Wilson Modesto Pollara, ex-secretário de Saúde de Goiânia, continua foragido um mês após ter sua prisão decretada pela Polícia Civil de Goiás. O médico paulista, investigado por desvio de R$ 10 milhões em recursos da Secretaria Municipal de Saúde (SMS), enfrenta sérias acusações de corrupção e má gestão de contratos públicos.
A saga judicial de Pollara teve início em 27 de novembro do ano passado, quando foi preso pela primeira vez durante a Operação Comorbidade, conduzida pelo Ministério Público de Goiás (MP-GO).
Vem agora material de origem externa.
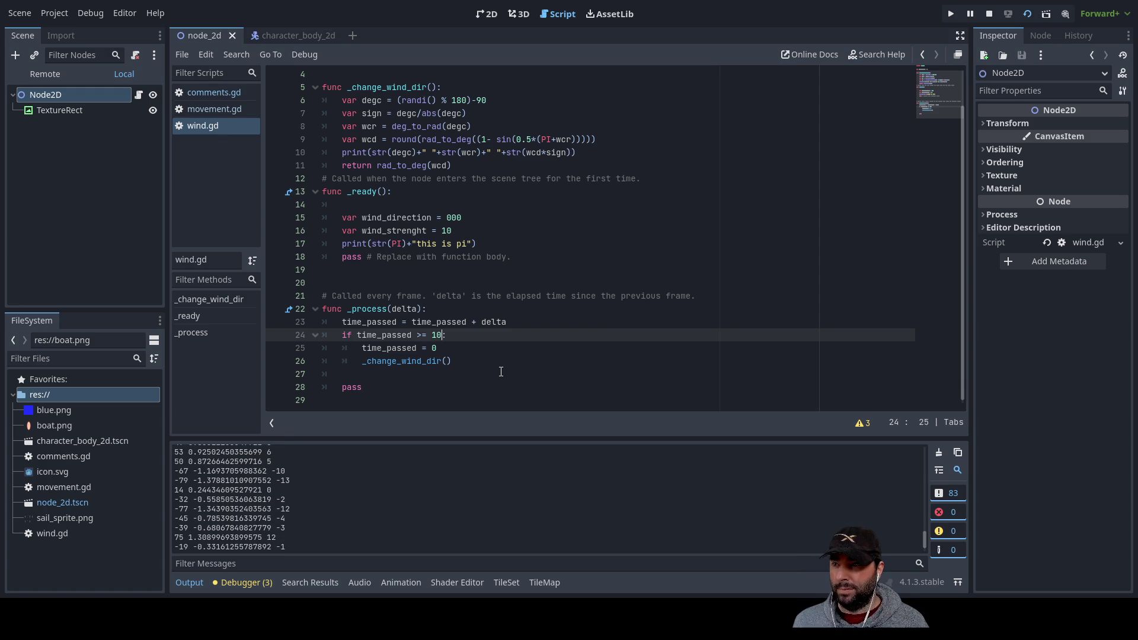
{"action": "key", "text": "BackSpace"}
{"action": "key", "text": "BackSpace"}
A operação visava investigar irregularidades em contratos da SMS.
Naquela ocasião, além de Pollara, foram presos temporariamente o então secretário executivo e o diretor financeiro da Saúde. As investigações do MP apontaram que os envolvidos concederam vantagens indevidas em contratos, desrespeitando a ordem cronológica de pagamentos.
Em 7 de dezembro, Pollara e os outros dois investigados foram liberados após o MP concluir que não havia motivos para converter a prisão temporária em preventiva. No entanto, a liberdade durou pouco. Dez dias depois, em 17 de dezembro, Pollara voltou a ser alvo da Polícia Civil, agora acusado de desviar R$ 10 milhões da Saúde municipal.
Quando as autoridades tentaram cumprir o novo mandado de prisão, Pollara não foi encontrado nos endereços informados à Justiça, sendo então considerado foragido.
A defesa de Pollara afirma que o ex-secretário está em São Paulo realizando tratamento contra um câncer no rim. O advogado Thiago Peres, em nota divulgada na última quinta-feira (16), reiterou que seu cliente não se apresentou "em virtude da fragilidade de seu quadro de saúde".
Segundo Peres, Pollara será submetido a dois procedimentos cirúrgicos nos próximos dias:
- Uma nefrectomia parcial para remover parte do rim afetado pelo tumor
- Uma linfadenectomia retroperitoneal para remover os gânglios linfáticos da região retroperitoneal
O advogado garante que, assim que os procedimentos forem realizados, Pollara irá se apresentar à polícia "para prestar todos os esclarecimentos necessários".
A Polícia Civil de Goiás informou que continua tomando medidas para concluir as investigações e segue em busca do investigado. A corporação ressaltou que qualquer integrante das forças de segurança está autorizado a dar cumprimento à ordem de prisão contra Pollara.
O caso também envolve Quesede Ayres, ex-secretário executivo da SMS, que inicialmente também havia sido considerado foragido. No entanto, Ayres se apresentou à polícia em 20 de dezembro e desde então permanece detido.